The EU and UK are ready to move to trade negotiations after the PM made a pre-dawn trip to Brussels to secure a divorce deal.
The Prime Minister has secured a deal with the EU to push Brexit negotiations to their next phase following an all-night diplomatic scramble.
In an early morning news conference in Brussels – after sharing breakfast with Theresa May – European Commission President Jean-Claude Juncker declared “sufficient progress” had now been achieved on initial divorce matters.
Hailing the agreement as the product of “compromise” from all sides, the EU boss paved the way for Brexit talks to now advance onto details of a transition period and the final post-Brexit EU-UK relationship.
Mr Juncker expressed confidence leaders of the 27 other EU member states would accept the agreement and therefore move to the second phase of negotiations at a Brussels summit next week.
The Prime Minister described the deal as “a hard-won agreement in all our interests”.
Standing alongside Mr Juncker at the news conference, Mrs May told reporters the agreement would guarantee the rights of three million EU citizens living in the UK.
These would be “enshrined in UK law and enforced by British courts”, the Prime Minister said.
She added the so-called Brexit bill, which could be as much as £50bn, would be “fair to the British taxpayer” and also insisted the agreement offered a guarantee there would be “no hard border” between Northern Ireland and the Republic of Ireland.
Moving on to the second phase of Brexit talks, which will include discussions on a transition period, will be welcomed by businesses.
They have warned the Prime Minister a lack of clarity about such a period before the end of the year might lead to them taking decisions that would see investment and jobs moving out of the UK.
There was no immediate backlash from Conservative Brexiteers on the terms of the deal.
Environment Secretary and Vote Leave architect Michael Gove said: “This is a significant achievement because it means the rights of EU citizens are protected in the UK, the rights of UK citizens are protected in the EU.
“We have an agreement that no EU country will be out of pocket as a result of our departure.
“But there will be more money for the NHS and for schools and for housing in this country as a result of our leaving the EU.
“And also we can now get on to talking about that free-trade deal.
“It’s a significant step forward and it’s one I think the overwhelming majority of people in Parliament and in the country will welcome.”
His fellow Cabinet Brexiteer and Vote Leave figurehead, Boris Johnson, praised Mrs May’s “determination in getting today’s deal”.
But, in an apparent warning to the Prime Minister, he insisted a future trade deal must remain “true to the referendum result” by “taking back control of our laws, money and borders for the whole of the UK”.
The deal was also welcomed by prominent Remain supporters on the Tory benches.
In a late night tweet, the Government’s Chief Whip, Julian Smith, made a pledge to Conservative MPs that he would ensure their opinions were listened to during the next phase of negotiations.

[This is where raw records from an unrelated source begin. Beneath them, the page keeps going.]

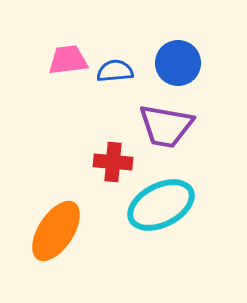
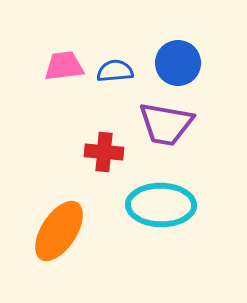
pink trapezoid: moved 4 px left, 6 px down
purple trapezoid: moved 2 px up
red cross: moved 9 px left, 10 px up
cyan ellipse: rotated 28 degrees clockwise
orange ellipse: moved 3 px right
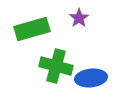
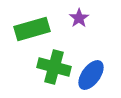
green cross: moved 2 px left, 1 px down
blue ellipse: moved 3 px up; rotated 48 degrees counterclockwise
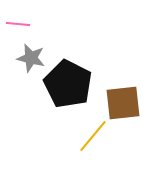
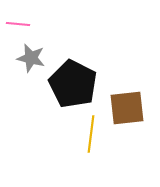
black pentagon: moved 5 px right
brown square: moved 4 px right, 5 px down
yellow line: moved 2 px left, 2 px up; rotated 33 degrees counterclockwise
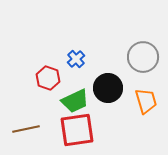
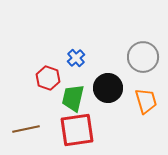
blue cross: moved 1 px up
green trapezoid: moved 2 px left, 3 px up; rotated 128 degrees clockwise
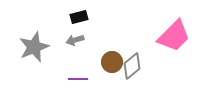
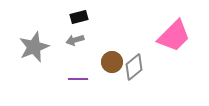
gray diamond: moved 2 px right, 1 px down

Former UKIP leader Nigel Farage said the deal would allow Mrs May to move on to “the next stage of humiliation” in Brexit talks.

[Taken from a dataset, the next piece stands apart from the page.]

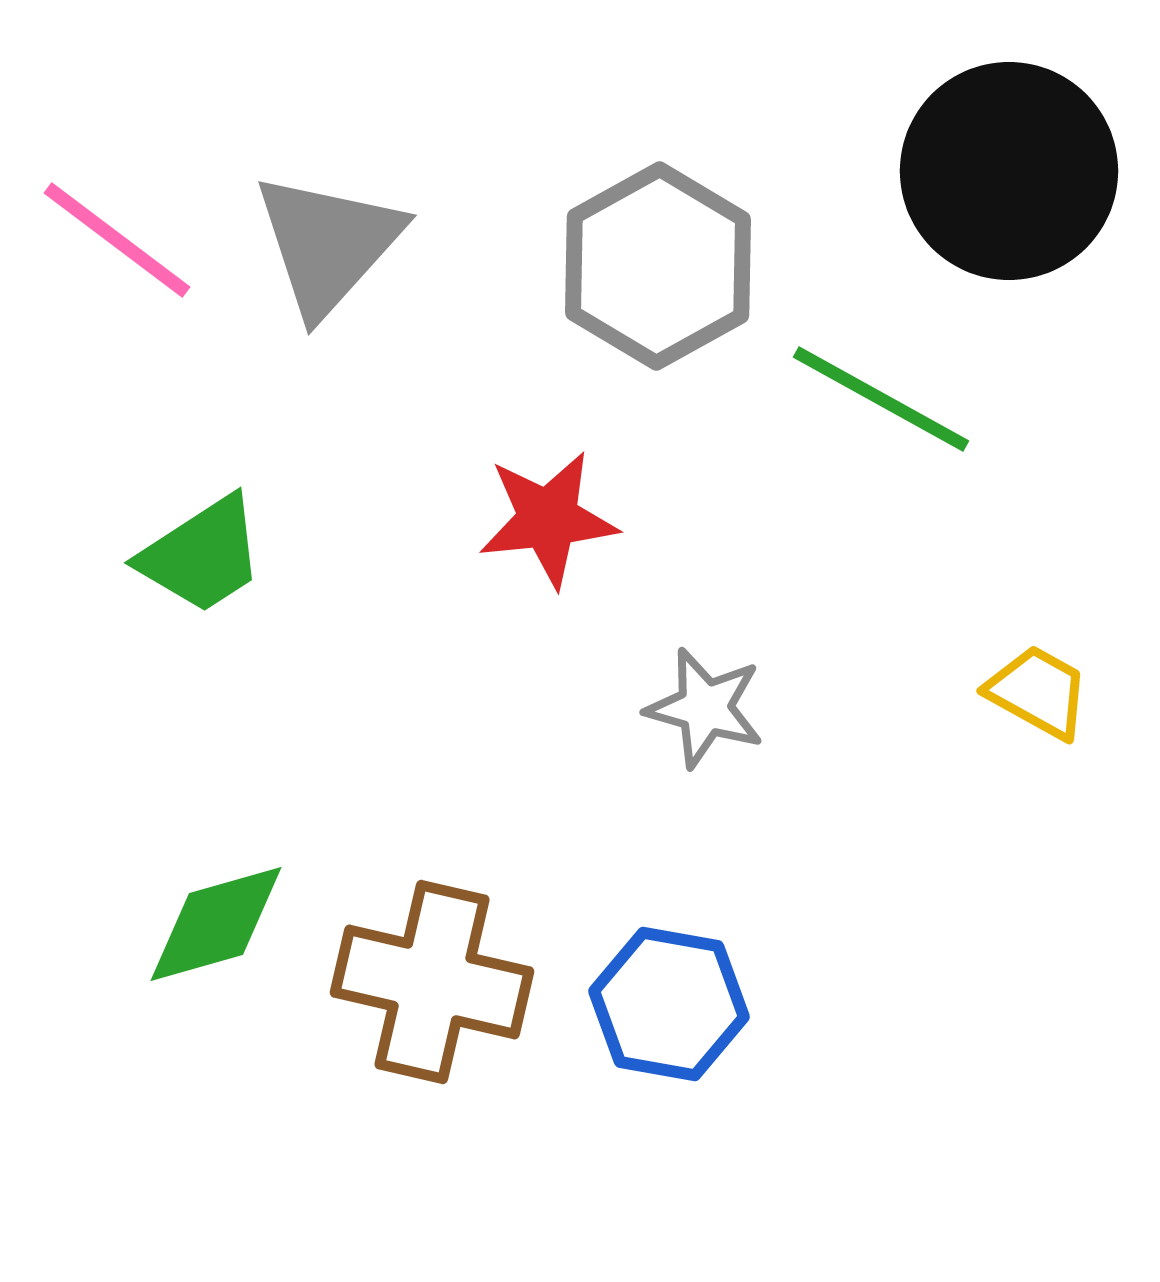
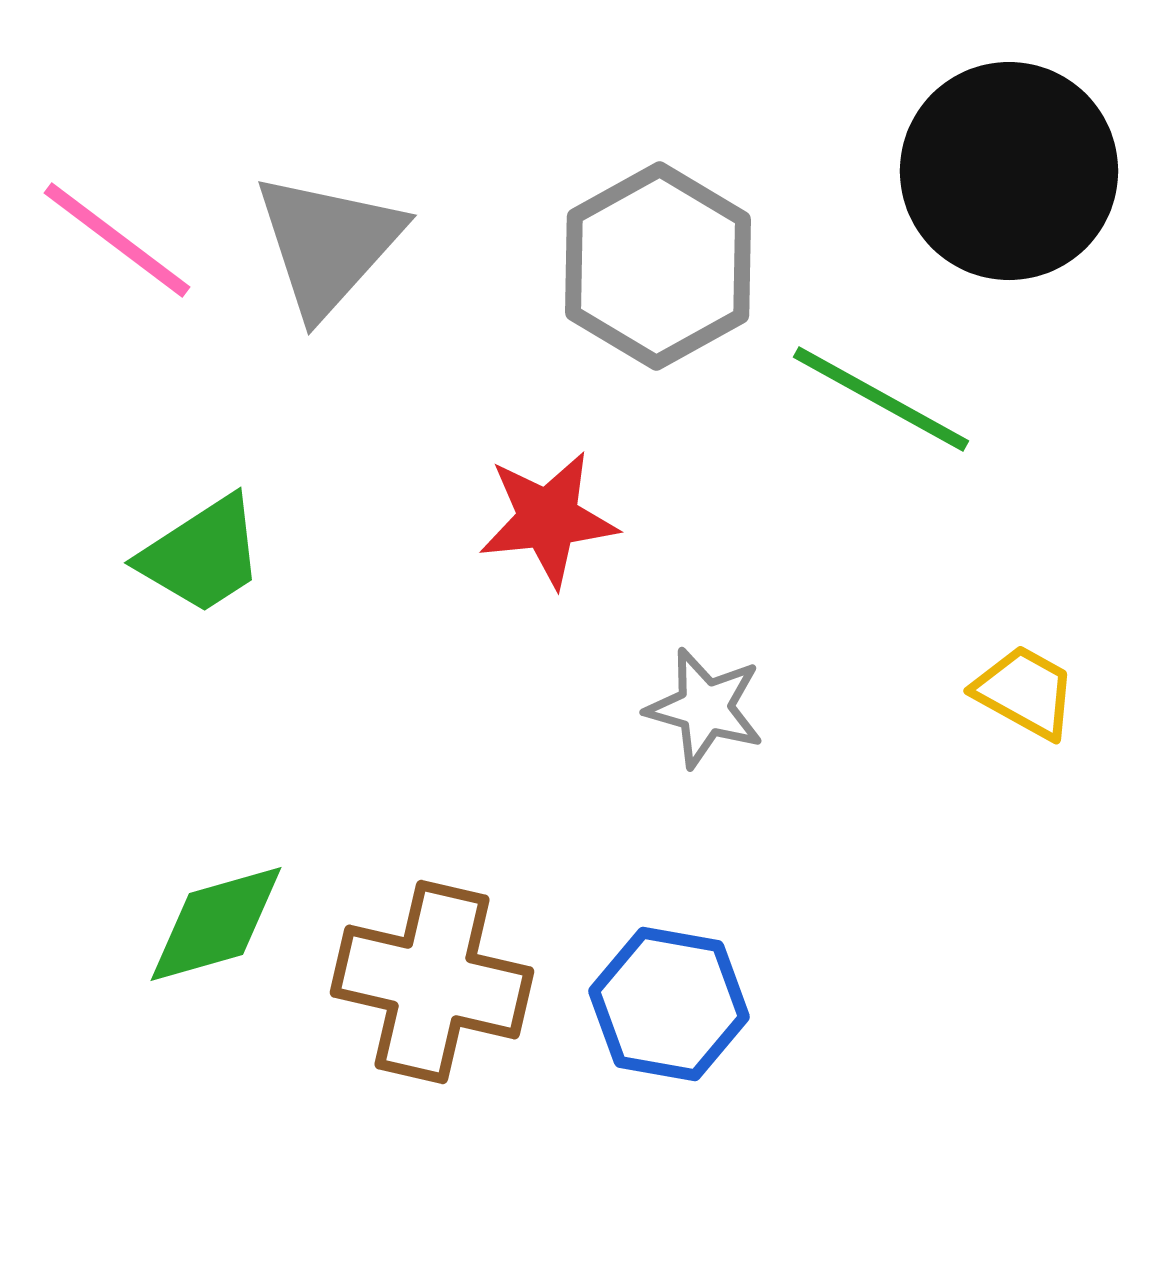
yellow trapezoid: moved 13 px left
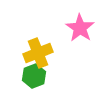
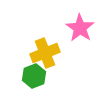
yellow cross: moved 7 px right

Labour’s shadow Brexit secretary, Sir Keir Starmer, cautiously welcomed the agreement as “encouraging” but urged the Prime Minister to adopt a different approach to Brexit.
He said: “As the talks now move on to a discussion about Britain’s future relationship with the EU, Theresa May must seriously reflect on her approach to the negotiations so far.

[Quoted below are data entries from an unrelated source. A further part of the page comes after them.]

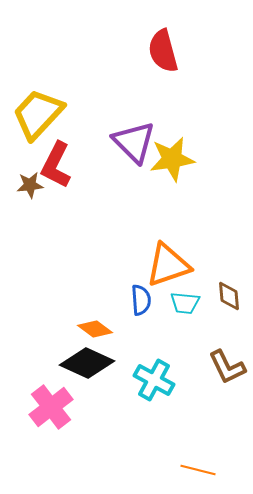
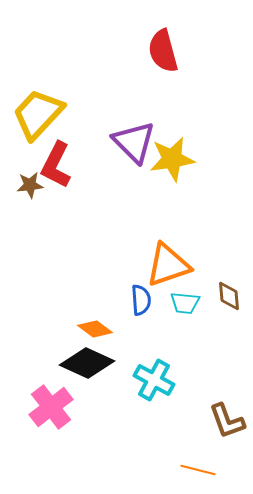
brown L-shape: moved 54 px down; rotated 6 degrees clockwise
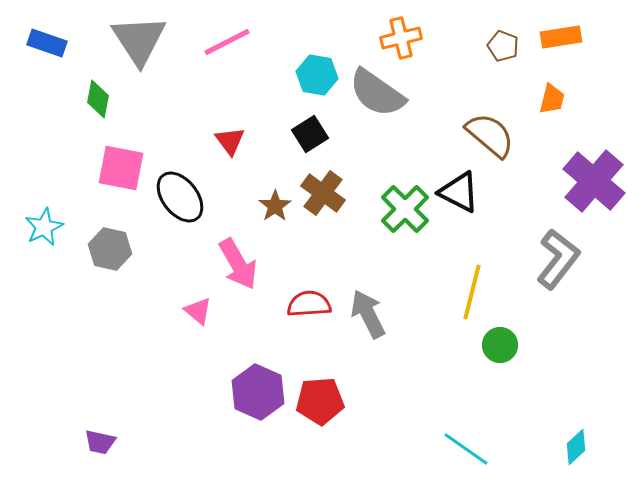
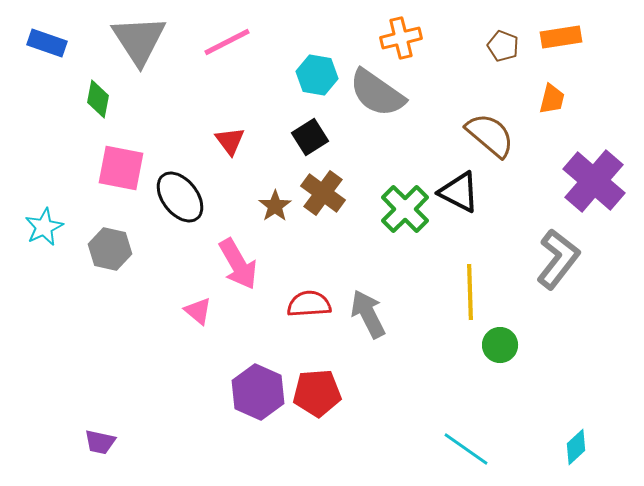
black square: moved 3 px down
yellow line: moved 2 px left; rotated 16 degrees counterclockwise
red pentagon: moved 3 px left, 8 px up
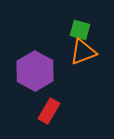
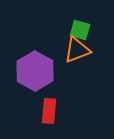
orange triangle: moved 6 px left, 2 px up
red rectangle: rotated 25 degrees counterclockwise
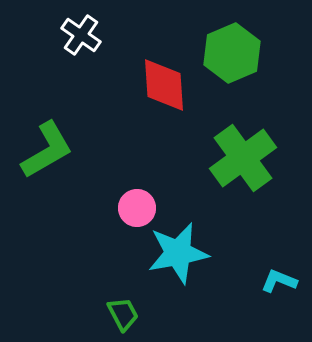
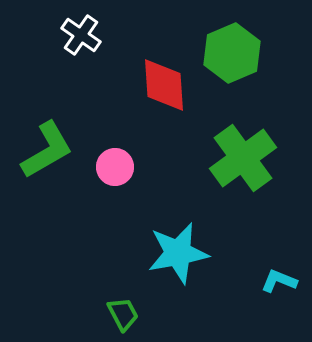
pink circle: moved 22 px left, 41 px up
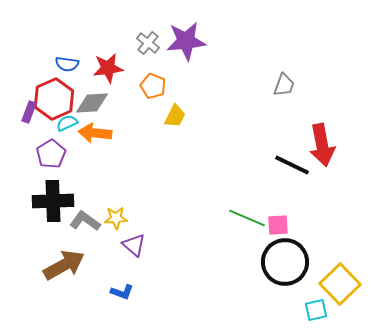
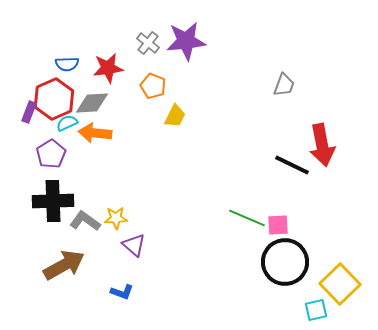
blue semicircle: rotated 10 degrees counterclockwise
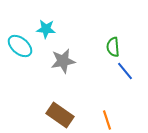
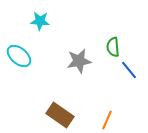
cyan star: moved 6 px left, 8 px up
cyan ellipse: moved 1 px left, 10 px down
gray star: moved 16 px right
blue line: moved 4 px right, 1 px up
orange line: rotated 42 degrees clockwise
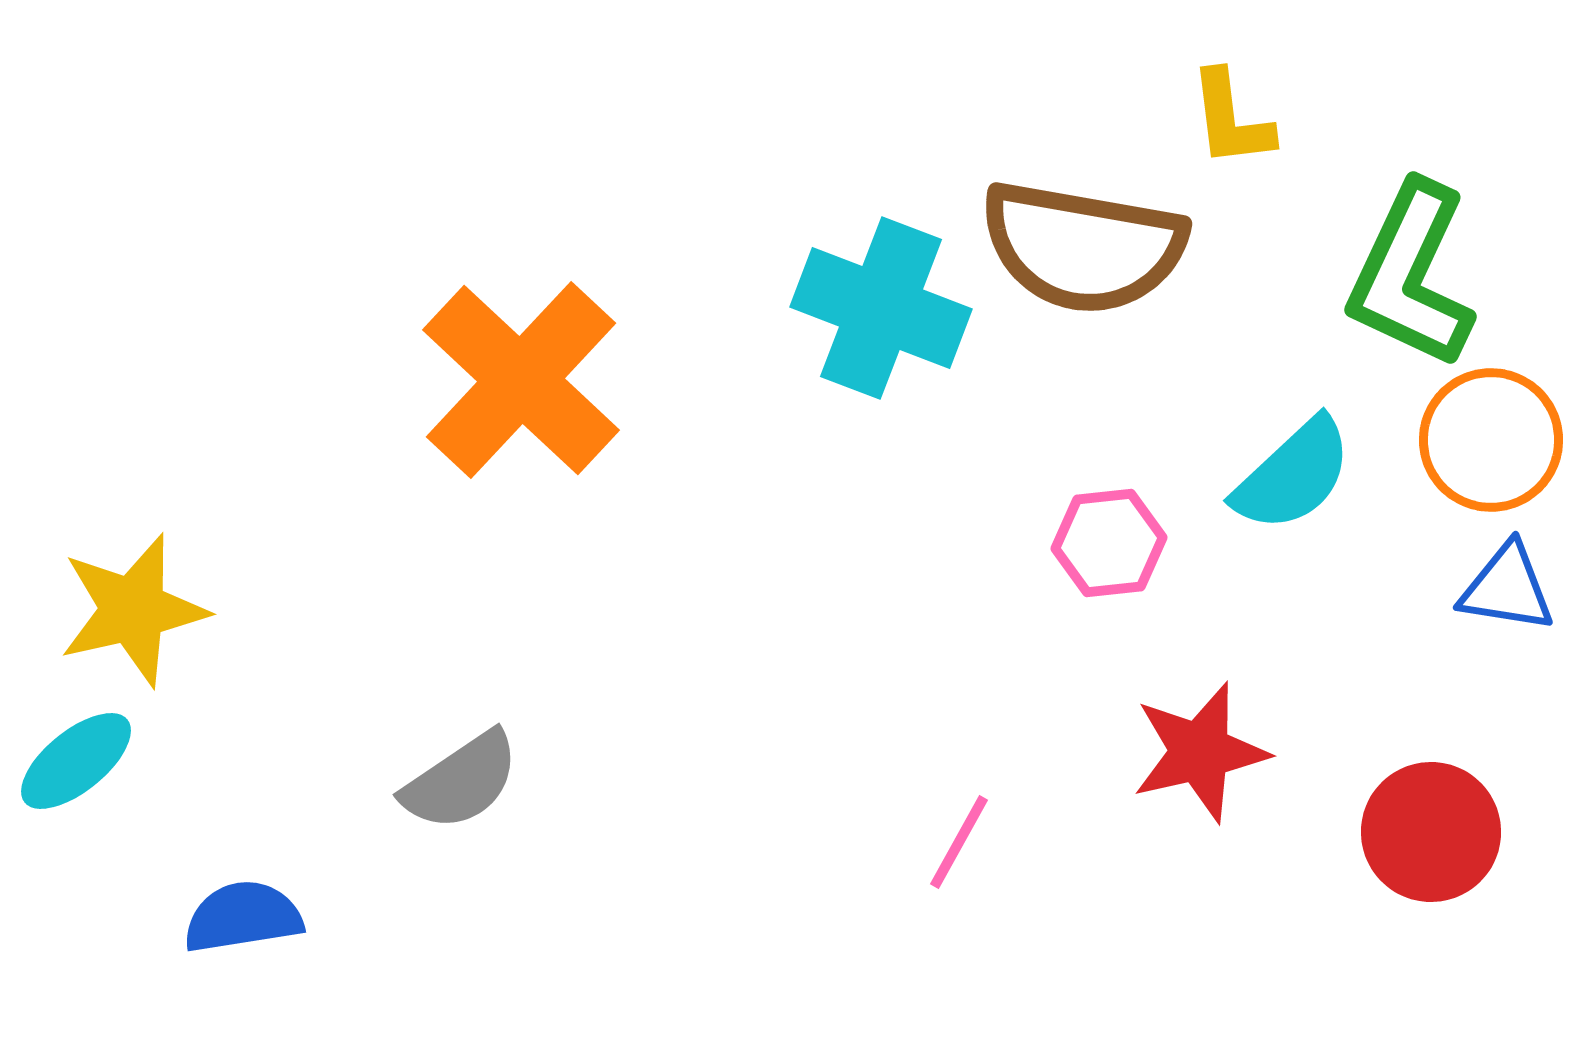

“We cannot have another year of chaos and confusion or the farcical scenes we saw earlier on in the week that put jobs and the economy at risk.”
The Prime Minister and Brexit Secretary David Davis arrived in Brussels shortly before 6am on Friday, where they held a breakfast meeting with Mr Juncker and the EU’s chief Brexit negotiator, Michel Barnier.
It followed an agreement being reached by Mrs May with Democratic Unionist Party leader Arlene Foster, who had rejected an initial draft agreement the Prime Minister had hoped to seal on Monday.
Mrs Foster told Sky News “substantial changes” to the text had been made to ensure Northern Ireland would leave the EU on the same terms as the rest of the UK.